Los cuatro indicios que siguen generando dudas
Pese a las conclusiones favorables para el Barça, el informe también recoge varios elementos que la Agencia Tributaria considera relevantes. El primero es la coincidencia temporal entre la salida de José María Enríquez Negreira como vicepresidente del Comité Técnico de Árbitros y el final de los pagos realizados por el club catalán.
La AEAT también menciona las “retiradas en efectivo recurrentes” realizadas por Negreira, cuya naturaleza podría “relacionarse con retornos o pagos a terceros”. Otro aspecto señalado por Hacienda es que el exvicepresidente del CTA “no ha aportado prueba documental alguna de la actividad económica realizada ni ha sido capaz de explicarla de forma razonable”.
Finalmente, el documento apunta al hecho de que el FC Barcelona aceptó “en conformidad” la calificación de los importes cobrados como liberalidad. Es decir, pagos realizados a título gratuito o por generosidad, según interpreta el informe. A pesar de esos indicios, la Agencia Tributaria insiste en que no encontró pruebas concluyentes que permitan demostrar alteraciones deportivas o compra de árbitros.

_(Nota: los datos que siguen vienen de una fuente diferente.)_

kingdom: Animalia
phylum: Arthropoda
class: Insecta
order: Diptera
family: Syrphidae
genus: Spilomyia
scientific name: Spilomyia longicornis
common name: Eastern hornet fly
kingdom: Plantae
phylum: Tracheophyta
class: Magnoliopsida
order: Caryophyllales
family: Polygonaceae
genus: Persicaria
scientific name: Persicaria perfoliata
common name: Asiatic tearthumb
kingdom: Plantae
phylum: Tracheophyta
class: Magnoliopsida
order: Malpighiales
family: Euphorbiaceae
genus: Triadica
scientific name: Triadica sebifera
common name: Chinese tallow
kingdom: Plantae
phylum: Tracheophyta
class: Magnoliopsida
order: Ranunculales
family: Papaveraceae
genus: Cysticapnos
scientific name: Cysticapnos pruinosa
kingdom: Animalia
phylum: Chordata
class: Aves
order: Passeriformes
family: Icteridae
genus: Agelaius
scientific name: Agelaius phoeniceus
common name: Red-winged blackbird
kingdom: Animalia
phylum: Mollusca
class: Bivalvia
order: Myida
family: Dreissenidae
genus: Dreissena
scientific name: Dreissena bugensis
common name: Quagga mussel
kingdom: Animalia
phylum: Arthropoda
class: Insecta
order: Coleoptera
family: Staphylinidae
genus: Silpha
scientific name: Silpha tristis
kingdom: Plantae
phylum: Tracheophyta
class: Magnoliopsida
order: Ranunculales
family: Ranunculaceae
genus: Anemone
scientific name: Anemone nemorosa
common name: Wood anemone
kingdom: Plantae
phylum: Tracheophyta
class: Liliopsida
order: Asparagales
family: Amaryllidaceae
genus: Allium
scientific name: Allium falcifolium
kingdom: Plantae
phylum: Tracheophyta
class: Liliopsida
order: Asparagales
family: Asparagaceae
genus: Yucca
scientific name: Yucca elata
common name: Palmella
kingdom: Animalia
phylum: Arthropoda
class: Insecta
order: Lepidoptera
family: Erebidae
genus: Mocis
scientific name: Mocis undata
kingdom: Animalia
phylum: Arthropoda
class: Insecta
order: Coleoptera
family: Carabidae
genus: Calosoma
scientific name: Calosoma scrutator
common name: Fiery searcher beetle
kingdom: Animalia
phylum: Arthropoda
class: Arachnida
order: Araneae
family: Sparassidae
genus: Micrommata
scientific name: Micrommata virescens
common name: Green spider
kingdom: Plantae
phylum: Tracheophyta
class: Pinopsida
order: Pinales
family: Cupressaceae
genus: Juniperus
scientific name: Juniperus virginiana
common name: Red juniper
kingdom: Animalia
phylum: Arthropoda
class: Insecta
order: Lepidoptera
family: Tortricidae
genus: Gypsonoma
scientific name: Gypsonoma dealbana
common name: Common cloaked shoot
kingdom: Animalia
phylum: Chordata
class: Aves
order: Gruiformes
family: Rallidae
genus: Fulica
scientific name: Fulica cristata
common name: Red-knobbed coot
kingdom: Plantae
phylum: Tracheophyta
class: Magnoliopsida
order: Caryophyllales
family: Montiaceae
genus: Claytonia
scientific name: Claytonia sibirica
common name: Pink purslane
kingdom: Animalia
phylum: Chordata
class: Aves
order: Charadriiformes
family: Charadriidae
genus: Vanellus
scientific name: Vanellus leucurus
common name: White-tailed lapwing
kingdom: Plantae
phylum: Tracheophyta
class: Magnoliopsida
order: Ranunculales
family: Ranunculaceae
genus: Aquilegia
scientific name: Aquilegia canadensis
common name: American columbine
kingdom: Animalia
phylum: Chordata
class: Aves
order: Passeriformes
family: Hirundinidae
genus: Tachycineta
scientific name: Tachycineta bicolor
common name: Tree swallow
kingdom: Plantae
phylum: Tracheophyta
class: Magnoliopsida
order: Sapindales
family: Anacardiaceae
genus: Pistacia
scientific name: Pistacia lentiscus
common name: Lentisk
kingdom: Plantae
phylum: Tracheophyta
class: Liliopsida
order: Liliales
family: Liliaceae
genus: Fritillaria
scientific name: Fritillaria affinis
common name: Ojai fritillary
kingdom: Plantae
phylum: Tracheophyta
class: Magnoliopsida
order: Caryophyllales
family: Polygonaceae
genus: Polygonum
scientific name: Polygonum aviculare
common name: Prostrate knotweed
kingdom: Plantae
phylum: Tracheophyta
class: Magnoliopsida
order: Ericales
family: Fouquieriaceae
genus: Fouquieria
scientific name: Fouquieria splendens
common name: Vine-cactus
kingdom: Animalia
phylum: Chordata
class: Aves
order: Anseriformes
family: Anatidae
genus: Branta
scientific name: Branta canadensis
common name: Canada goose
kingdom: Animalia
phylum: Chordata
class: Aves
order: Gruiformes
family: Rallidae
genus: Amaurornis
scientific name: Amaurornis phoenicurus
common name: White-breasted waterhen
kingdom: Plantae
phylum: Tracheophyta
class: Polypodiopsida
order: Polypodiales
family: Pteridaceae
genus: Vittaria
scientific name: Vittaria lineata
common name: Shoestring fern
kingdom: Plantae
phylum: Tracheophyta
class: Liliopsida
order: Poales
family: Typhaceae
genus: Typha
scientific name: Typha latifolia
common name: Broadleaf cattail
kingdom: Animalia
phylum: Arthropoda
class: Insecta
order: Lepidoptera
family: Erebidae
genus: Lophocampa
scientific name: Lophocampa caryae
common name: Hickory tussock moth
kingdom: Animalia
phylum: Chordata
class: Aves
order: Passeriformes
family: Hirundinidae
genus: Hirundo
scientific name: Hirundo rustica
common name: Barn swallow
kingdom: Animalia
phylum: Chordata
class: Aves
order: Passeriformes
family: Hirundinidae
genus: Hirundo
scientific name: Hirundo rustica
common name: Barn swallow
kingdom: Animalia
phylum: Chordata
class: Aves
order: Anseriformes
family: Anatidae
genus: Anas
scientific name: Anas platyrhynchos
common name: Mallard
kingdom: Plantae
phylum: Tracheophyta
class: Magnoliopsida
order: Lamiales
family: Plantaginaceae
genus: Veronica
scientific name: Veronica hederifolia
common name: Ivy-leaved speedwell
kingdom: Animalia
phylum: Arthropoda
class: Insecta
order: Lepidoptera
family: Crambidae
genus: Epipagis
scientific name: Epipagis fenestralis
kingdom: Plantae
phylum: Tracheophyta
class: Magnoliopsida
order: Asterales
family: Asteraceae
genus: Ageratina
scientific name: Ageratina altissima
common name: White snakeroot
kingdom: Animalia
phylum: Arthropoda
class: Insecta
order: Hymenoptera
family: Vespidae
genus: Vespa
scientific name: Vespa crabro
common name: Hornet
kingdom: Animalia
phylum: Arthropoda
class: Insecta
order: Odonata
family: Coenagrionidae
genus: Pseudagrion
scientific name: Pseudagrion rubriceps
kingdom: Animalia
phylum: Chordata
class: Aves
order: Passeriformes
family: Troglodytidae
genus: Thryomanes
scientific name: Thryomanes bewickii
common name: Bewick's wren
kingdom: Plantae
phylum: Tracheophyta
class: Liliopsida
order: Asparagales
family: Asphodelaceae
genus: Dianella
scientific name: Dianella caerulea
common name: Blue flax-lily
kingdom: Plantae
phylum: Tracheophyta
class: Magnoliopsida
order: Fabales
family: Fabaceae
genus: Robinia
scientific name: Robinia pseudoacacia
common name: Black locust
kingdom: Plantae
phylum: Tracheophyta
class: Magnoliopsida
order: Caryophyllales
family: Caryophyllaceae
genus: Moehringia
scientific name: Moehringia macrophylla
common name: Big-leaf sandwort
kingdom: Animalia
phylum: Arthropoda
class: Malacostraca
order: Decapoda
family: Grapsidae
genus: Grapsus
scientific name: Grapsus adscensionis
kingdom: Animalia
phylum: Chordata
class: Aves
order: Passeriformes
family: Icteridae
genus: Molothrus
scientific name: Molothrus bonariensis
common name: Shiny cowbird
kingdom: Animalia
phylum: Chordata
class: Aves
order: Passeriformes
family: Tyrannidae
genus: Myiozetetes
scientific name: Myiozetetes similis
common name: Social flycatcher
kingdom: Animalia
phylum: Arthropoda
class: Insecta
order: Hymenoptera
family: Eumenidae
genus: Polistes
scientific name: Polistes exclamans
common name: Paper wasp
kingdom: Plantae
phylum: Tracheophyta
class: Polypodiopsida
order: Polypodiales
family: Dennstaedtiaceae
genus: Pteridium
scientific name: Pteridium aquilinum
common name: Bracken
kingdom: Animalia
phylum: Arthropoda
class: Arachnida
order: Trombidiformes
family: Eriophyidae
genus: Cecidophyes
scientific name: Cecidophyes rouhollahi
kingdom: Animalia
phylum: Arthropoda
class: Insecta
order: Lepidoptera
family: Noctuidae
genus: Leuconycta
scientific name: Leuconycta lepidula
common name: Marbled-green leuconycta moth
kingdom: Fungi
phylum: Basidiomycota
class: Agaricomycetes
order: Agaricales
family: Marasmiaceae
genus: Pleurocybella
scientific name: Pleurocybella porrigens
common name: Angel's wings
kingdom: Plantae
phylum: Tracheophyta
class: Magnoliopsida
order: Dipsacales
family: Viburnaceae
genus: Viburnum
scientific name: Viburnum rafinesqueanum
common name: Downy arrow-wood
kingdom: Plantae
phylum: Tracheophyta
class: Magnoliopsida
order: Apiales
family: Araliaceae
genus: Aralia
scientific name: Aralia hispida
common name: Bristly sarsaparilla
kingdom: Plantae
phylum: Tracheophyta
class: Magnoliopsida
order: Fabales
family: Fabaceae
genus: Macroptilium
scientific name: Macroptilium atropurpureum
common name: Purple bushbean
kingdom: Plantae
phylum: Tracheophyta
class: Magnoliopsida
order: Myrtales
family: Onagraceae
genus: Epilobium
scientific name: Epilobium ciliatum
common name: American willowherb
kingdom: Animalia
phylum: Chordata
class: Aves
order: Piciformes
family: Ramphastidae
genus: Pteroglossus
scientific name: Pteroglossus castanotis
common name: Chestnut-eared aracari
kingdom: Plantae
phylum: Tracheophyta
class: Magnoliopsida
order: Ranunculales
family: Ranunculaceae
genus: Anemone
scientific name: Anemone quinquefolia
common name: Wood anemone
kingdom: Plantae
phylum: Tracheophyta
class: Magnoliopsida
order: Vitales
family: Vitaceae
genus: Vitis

Las declaraciones de árbitros también juegan un papel clave
Otro elemento importante dentro del desarrollo del caso fueron las declaraciones de 21 árbitros interrogados por la Guardia Civil en enero de 2024. Según explicó Miguel Galán, los colegiados negaron de forma contundente cualquier influencia derivada de los pagos del Barça a Negreira. “Para nada”, “cero”, “es muy difícil corromper a un árbitro” o “imposible” fueron algunas de las respuestas recogidas durante los interrogatorios.
Las preguntas buscaban determinar si José María Enríquez Negreira pudo influir en decisiones arbitrales o alterar el desarrollo de la competición. Según Galán, estas declaraciones tienen un peso importante desde el punto de vista jurídico. “Desde el punto de vista estrictamente jurídico, esto es determinante”. El presidente del CENAFE explicó además que el delito de corrupción deportiva exige que exista una conducta orientada a “predeterminar o alterar de forma deliberada y fraudulenta el resultado de una prueba o encuentro de especial relevancia”.
El debate jurídico sigue abierto
Pese a la relevancia del informe, el procedimiento judicial del caso Negreira continúa abierto y todavía no existe una resolución definitiva. Galán sostuvo que, con la información conocida hasta el momento, “hablar de corrupción deportiva es jurídicamente impropio”.
“No incrimina, en cambio, la mera gestión opaca, los pagos injustificados o la posible corrupción interna de un comité, por reprobables que sean”. También añadió que “la voluntad subjetiva de influir, sin actos idóneos y sin conexión con partidos determinados, no basta para integrar el núcleo del tipo penal”.
No obstante, el propio abogado aclaró que podrían debatirse otras figuras jurídicas distintas a la corrupción deportiva. “Podrá debatirse sobre administración desleal u otras figuras, pero no hay base probatoria para afirmar que se haya falseado un resultado de fútbol”.
El Real Madrid y la tensión institucional
La publicación del informe llega además en medio de una creciente tensión institucional alrededor del caso. Según trascendió, el área jurídica del FC Barcelona estudia posibles acciones legales tras las declaraciones de Florentino Pérez sobre el asunto.
El presidente del Real Madrid afirmó públicamente que “me han robado 7 Ligas”, unas palabras que posteriormente también ratificó Álvaro Arbeloa. Además, Florentino aseguró que el club blanco prepara un informe de más de 500 páginas sobre supuestos episodios de favoritismo arbitral para enviarlo a la UEFA.
Mientras tanto, Rafael Louzán, presidente de la Real Federación Española de Fútbol, pidió una resolución definitiva. “Ojalá más pronto que tarde haya una sentencia contundente”, reclamó.
El dirigente también insistió en la necesidad de cerrar cualquier sombra de duda sobre el fútbol español. El informe de Hacienda, lejos de cerrar definitivamente el caso, vuelve a mover el tablero judicial y deportivo de una investigación que continúa generando un enorme impacto dentro del fútbol español.